*HOW TO COMPLETE THIS TASK:*
Below are records; reproduce exactly the lines from the one that has "hfov_deg: 104.3" through the one that has "focal_mm: 14", ends included, and nothing more.

*Intrinsic camera parameters:*
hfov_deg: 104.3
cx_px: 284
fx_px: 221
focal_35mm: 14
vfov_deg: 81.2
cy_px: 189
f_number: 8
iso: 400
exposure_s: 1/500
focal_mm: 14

==

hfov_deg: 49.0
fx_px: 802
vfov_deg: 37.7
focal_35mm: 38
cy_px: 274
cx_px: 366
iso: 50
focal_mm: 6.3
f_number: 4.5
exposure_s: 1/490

*RESULT OF THIS TASK:*
hfov_deg: 104.3
cx_px: 284
fx_px: 221
focal_35mm: 14
vfov_deg: 81.2
cy_px: 189
f_number: 8
iso: 400
exposure_s: 1/500
focal_mm: 14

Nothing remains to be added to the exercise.